Nothing but the pictures should be dropped; repeat the rest of the data below exactly.

(Items from a dataset)
>>>

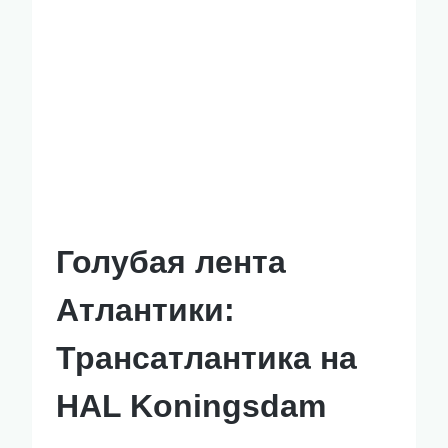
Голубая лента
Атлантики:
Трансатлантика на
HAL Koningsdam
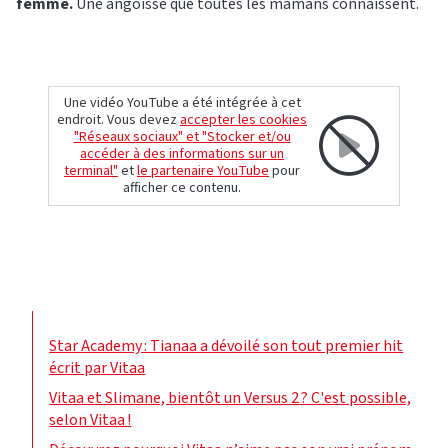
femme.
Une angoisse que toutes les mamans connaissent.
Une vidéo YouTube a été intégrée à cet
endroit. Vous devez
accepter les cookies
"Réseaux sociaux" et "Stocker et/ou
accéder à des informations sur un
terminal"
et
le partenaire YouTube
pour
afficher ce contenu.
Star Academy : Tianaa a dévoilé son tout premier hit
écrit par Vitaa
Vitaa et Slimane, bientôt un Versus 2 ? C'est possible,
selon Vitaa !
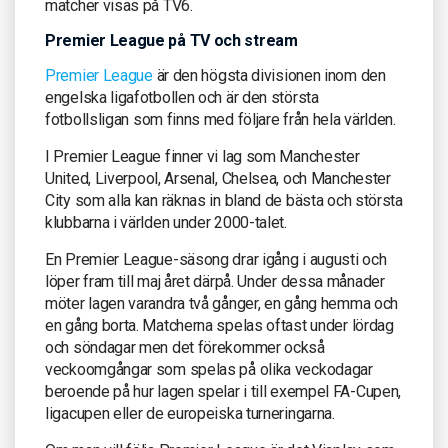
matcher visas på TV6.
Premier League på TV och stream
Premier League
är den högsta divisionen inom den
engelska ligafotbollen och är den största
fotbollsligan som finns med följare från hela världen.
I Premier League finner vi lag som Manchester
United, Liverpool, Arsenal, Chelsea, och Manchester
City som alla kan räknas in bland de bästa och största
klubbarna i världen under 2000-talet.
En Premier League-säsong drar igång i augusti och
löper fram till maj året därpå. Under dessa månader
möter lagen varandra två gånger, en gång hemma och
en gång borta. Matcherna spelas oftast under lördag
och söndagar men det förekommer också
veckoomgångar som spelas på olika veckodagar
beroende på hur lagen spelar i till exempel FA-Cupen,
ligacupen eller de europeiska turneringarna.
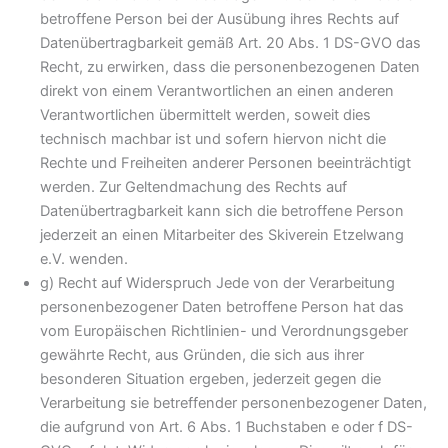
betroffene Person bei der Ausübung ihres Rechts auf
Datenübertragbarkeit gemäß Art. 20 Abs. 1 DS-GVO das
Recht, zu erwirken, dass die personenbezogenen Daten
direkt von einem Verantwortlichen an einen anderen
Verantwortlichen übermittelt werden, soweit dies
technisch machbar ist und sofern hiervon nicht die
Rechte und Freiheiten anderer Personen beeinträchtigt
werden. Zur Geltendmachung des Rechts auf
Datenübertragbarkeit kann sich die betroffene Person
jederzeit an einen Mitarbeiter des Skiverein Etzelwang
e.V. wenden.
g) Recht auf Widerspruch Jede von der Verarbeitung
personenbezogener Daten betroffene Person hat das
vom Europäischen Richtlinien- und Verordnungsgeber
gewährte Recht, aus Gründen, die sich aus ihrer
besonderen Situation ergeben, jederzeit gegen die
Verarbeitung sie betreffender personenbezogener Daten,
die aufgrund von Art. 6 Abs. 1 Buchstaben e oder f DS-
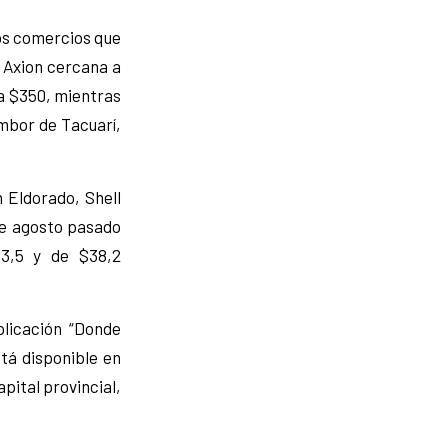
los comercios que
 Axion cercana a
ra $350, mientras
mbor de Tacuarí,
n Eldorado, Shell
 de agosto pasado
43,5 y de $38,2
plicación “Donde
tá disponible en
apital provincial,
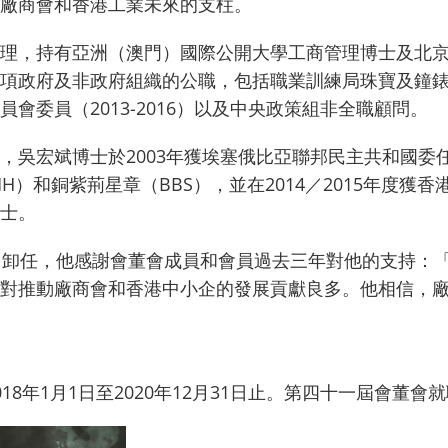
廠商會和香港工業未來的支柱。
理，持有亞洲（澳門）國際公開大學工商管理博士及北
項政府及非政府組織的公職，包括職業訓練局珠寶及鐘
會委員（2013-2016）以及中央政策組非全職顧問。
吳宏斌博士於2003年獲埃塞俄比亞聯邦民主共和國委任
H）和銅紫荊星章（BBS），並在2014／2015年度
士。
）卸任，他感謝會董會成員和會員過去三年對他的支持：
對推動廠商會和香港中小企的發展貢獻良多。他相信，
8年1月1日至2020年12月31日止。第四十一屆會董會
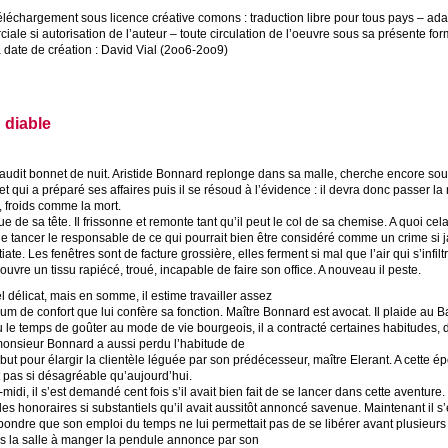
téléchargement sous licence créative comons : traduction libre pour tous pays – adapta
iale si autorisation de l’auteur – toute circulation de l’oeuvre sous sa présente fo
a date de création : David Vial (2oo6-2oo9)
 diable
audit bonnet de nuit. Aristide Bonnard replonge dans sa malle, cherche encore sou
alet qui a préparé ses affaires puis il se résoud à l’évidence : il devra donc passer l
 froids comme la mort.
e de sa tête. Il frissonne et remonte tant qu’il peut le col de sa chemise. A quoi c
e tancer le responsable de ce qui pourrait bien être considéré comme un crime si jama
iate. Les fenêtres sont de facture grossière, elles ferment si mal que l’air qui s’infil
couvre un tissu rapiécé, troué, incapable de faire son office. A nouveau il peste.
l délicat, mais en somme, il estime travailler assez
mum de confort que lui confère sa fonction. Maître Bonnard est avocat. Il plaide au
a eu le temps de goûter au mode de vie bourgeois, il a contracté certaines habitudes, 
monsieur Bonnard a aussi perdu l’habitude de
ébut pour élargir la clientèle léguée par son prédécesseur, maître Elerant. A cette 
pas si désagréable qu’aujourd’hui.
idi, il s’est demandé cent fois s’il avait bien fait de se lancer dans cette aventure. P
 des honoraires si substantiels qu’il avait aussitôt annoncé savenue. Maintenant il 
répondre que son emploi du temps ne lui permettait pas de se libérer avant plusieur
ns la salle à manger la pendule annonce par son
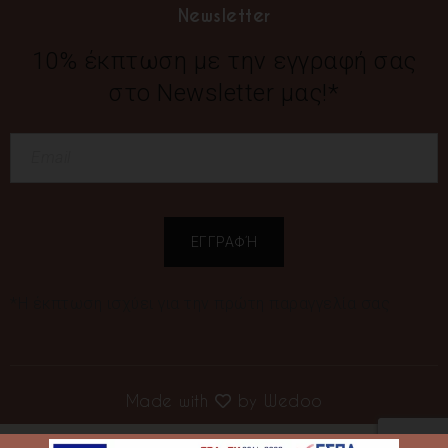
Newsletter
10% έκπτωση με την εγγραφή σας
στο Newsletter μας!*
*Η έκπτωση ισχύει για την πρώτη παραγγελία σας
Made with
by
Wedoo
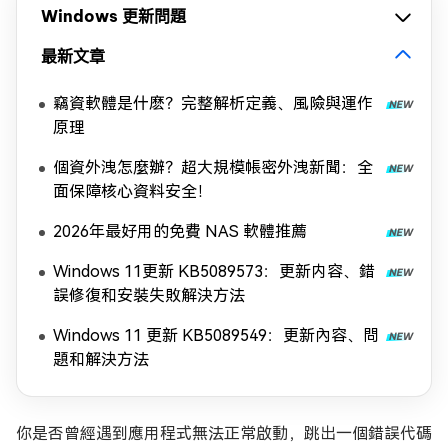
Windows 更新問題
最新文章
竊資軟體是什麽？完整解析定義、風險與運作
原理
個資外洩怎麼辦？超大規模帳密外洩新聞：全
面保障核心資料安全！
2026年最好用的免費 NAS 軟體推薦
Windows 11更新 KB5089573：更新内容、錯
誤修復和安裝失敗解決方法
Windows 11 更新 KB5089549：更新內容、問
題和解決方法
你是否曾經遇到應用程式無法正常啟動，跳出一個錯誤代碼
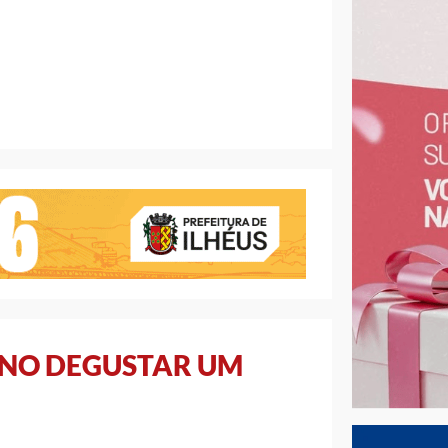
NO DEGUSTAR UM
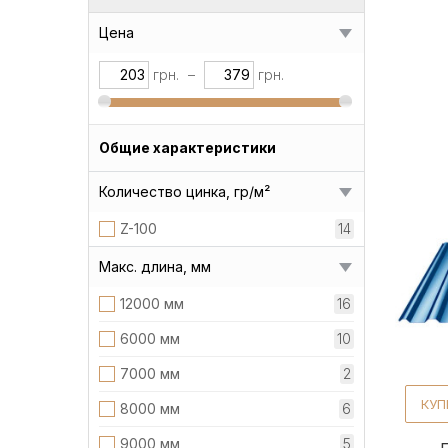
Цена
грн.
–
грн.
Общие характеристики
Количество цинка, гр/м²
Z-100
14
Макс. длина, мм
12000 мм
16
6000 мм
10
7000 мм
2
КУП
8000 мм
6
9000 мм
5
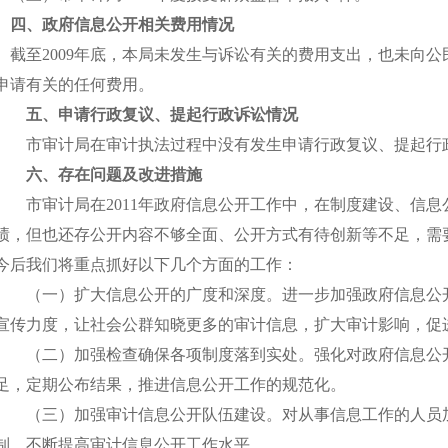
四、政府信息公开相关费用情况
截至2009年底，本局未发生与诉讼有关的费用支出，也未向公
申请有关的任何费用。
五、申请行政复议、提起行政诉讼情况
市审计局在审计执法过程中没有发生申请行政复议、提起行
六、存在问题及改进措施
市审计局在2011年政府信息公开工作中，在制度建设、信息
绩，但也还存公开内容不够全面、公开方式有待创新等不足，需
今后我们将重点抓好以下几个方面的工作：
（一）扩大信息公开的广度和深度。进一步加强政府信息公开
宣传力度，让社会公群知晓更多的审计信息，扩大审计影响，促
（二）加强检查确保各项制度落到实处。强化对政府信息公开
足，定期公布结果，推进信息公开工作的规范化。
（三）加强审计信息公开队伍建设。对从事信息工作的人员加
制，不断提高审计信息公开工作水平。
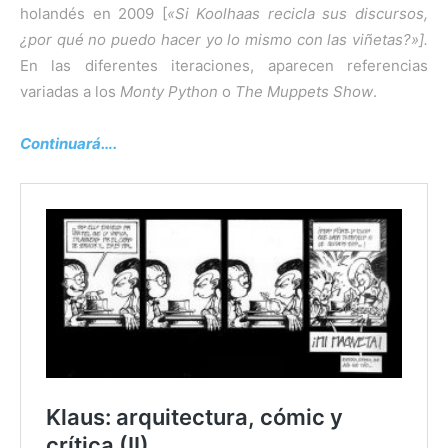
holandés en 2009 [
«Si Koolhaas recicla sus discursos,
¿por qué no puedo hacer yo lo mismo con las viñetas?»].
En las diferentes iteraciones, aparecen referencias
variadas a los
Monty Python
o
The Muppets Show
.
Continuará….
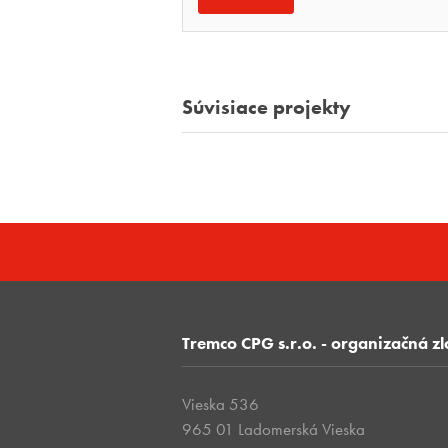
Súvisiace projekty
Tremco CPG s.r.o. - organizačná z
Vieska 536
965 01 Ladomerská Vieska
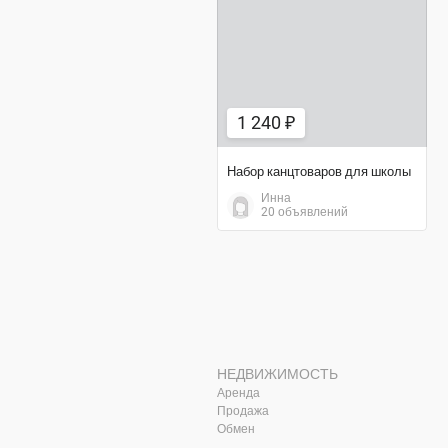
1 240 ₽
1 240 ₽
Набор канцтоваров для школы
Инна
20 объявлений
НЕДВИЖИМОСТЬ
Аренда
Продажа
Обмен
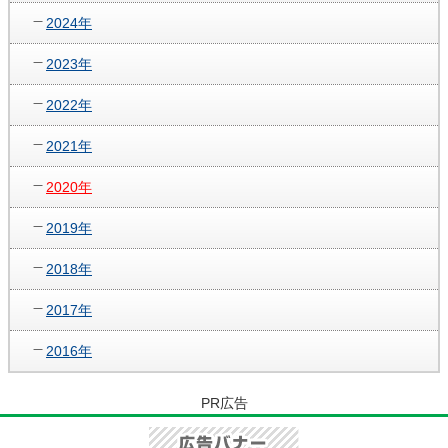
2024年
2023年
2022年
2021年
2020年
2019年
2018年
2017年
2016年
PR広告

<<<

* _RESPONSE TO THE EXERCISE_:
Голубая лента
Атлантики:
Трансатлантика на
HAL Koningsdam
femme.
Une angoisse que toutes les mamans connaissent.
Une vidéo YouTube a été intégrée à cet
endroit. Vous devez
accepter les cookies
"Réseaux sociaux" et "Stocker et/ou
accéder à des informations sur un
terminal"
et
le partenaire YouTube
pour
afficher ce contenu.
Star Academy : Tianaa a dévoilé son tout premier hit
écrit par Vitaa
Vitaa et Slimane, bientôt un Versus 2 ? C'est possible,
selon Vitaa !
matcher visas på TV6.
Premier League på TV och stream
Premier League
är den högsta divisionen inom den
engelska ligafotbollen och är den största
fotbollsligan som finns med följare från hela världen.
I Premier League finner vi lag som Manchester
United, Liverpool, Arsenal, Chelsea, och Manchester
City som alla kan räknas in bland de bästa och största
klubbarna i världen under 2000-talet.
En Premier League-säsong drar igång i augusti och
löper fram till maj året därpå. Under dessa månader
möter lagen varandra två gånger, en gång hemma och
en gång borta. Matcherna spelas oftast under lördag
och söndagar men det förekommer också
veckoomgångar som spelas på olika veckodagar
beroende på hur lagen spelar i till exempel FA-Cupen,
ligacupen eller de europeiska turneringarna.
betroffene Person bei der Ausübung ihres Rechts auf
Datenübertragbarkeit gemäß Art. 20 Abs. 1 DS-GVO das
Recht, zu erwirken, dass die personenbezogenen Daten
direkt von einem Verantwortlichen an einen anderen
Verantwortlichen übermittelt werden, soweit dies
technisch machbar ist und sofern hiervon nicht die
Rechte und Freiheiten anderer Personen beeinträchtigt
werden. Zur Geltendmachung des Rechts auf
Datenübertragbarkeit kann sich die betroffene Person
jederzeit an einen Mitarbeiter des Skiverein Etzelwang
e.V. wenden.
g) Recht auf Widerspruch Jede von der Verarbeitung
personenbezogener Daten betroffene Person hat das
vom Europäischen Richtlinien- und Verordnungsgeber
gewährte Recht, aus Gründen, die sich aus ihrer
besonderen Situation ergeben, jederzeit gegen die
Verarbeitung sie betreffender personenbezogener Daten,
die aufgrund von Art. 6 Abs. 1 Buchstaben e oder f DS-
los comercios que
 Axion cercana a
ra $350, mientras
mbor de Tacuarí,
n Eldorado, Shell
 de agosto pasado
43,5 y de $38,2
plicación “Donde
tá disponible en
apital provincial,
廠商會和香港工業未來的支柱。
理，持有亞洲（澳門）國際公開大學工商管理博士及北
項政府及非政府組織的公職，包括職業訓練局珠寶及鐘
會委員（2013-2016）以及中央政策組非全職顧問。
吳宏斌博士於2003年獲埃塞俄比亞聯邦民主共和國委任
H）和銅紫荊星章（BBS），並在2014／2015年度
士。
）卸任，他感謝會董會成員和會員過去三年對他的支持：
對推動廠商會和香港中小企的發展貢獻良多。他相信，
8年1月1日至2020年12月31日止。第四十一屆會董會
téléchargement sous licence créative comons : traduction libre pour tous pays – adapta
iale si autorisation de l’auteur – toute circulation de l’oeuvre sous sa présente fo
a date de création : David Vial (2oo6-2oo9)
 diable
audit bonnet de nuit. Aristide Bonnard replonge dans sa malle, cherche encore sou
alet qui a préparé ses affaires puis il se résoud à l’évidence : il devra donc passer l
 froids comme la mort.
e de sa tête. Il frissonne et remonte tant qu’il peut le col de sa chemise. A quoi c
e tancer le responsable de ce qui pourrait bien être considéré comme un crime si jama
iate. Les fenêtres sont de facture grossière, elles ferment si mal que l’air qui s’infil
couvre un tissu rapiécé, troué, incapable de faire son office. A nouveau il peste.
l délicat, mais en somme, il estime travailler assez
mum de confort que lui confère sa fonction. Maître Bonnard est avocat. Il plaide au
a eu le temps de goûter au mode de vie bourgeois, il a contracté certaines habitudes, 
monsieur Bonnard a aussi perdu l’habitude de
ébut pour élargir la clientèle léguée par son prédécesseur, maître Elerant. A cette 
pas si désagréable qu’aujourd’hui.
idi, il s’est demandé cent fois s’il avait bien fait de se lancer dans cette aventure. P
 des honoraires si substantiels qu’il avait aussitôt annoncé savenue. Maintenant il 
répondre que son emploi du temps ne lui permettait pas de se libérer avant plusieur
ns la salle à manger la pendule annonce par son
Newsletter
10% έκπτωση με την εγγραφή σας
στο Newsletter μας!*
*Η έκπτωση ισχύει για την πρώτη παραγγελία σας
Made with
by
Wedoo
Windows 更新問題
最新文章
竊資軟體是什麽？完整解析定義、風險與運作
原理
個資外洩怎麼辦？超大規模帳密外洩新聞：全
面保障核心資料安全！
2026年最好用的免費 NAS 軟體推薦
Windows 11更新 KB5089573：更新内容、錯
誤修復和安裝失敗解決方法
Windows 11 更新 KB5089549：更新內容、問
題和解決方法
你是否曾經遇到應用程式無法正常啟動，跳出一個錯誤代碼
NO DEGUSTAR UM
Цена
грн.
–
грн.
Общие характеристики
Количество цинка, гр/м²
Z-100
14
Макс. длина, мм
12000 мм
16
6000 мм
10
7000 мм
2
КУП
8000 мм
6
9000 мм
5
四、政府信息公开相关费用情况
截至2009年底，本局未发生与诉讼有关的费用支出，也未向公
申请有关的任何费用。
五、申请行政复议、提起行政诉讼情况
市审计局在审计执法过程中没有发生申请行政复议、提起行
六、存在问题及改进措施
市审计局在2011年政府信息公开工作中，在制度建设、信息
绩，但也还存公开内容不够全面、公开方式有待创新等不足，需
今后我们将重点抓好以下几个方面的工作：
（一）扩大信息公开的广度和深度。进一步加强政府信息公开
宣传力度，让社会公群知晓更多的审计信息，扩大审计影响，促
（二）加强检查确保各项制度落到实处。强化对政府信息公开
足，定期公布结果，推进信息公开工作的规范化。
（三）加强审计信息公开队伍建设。对从事信息工作的人员加
制，不断提高审计信息公开工作水平。
holandés en 2009 [
«Si Koolhaas recicla sus discursos,
¿por qué no puedo hacer yo lo mismo con las viñetas?»].
En las diferentes iteraciones, aparecen referencias
variadas a los
Monty Python
o
The Muppets Show
.
Continuará….
Súvisiace projekty
Tremco CPG s.r.o. - organizačná z
Vieska 536
965 01 Ladomerská Vieska
1 240 ₽
1 240 ₽
Набор канцтоваров для школы
Инна
20 объявлений
НЕДВИЖИМОСТЬ
Аренда
Продажа
Обмен
2024年
2023年
2022年
2021年
2020年
2019年
2018年
2017年
2016年
PR広告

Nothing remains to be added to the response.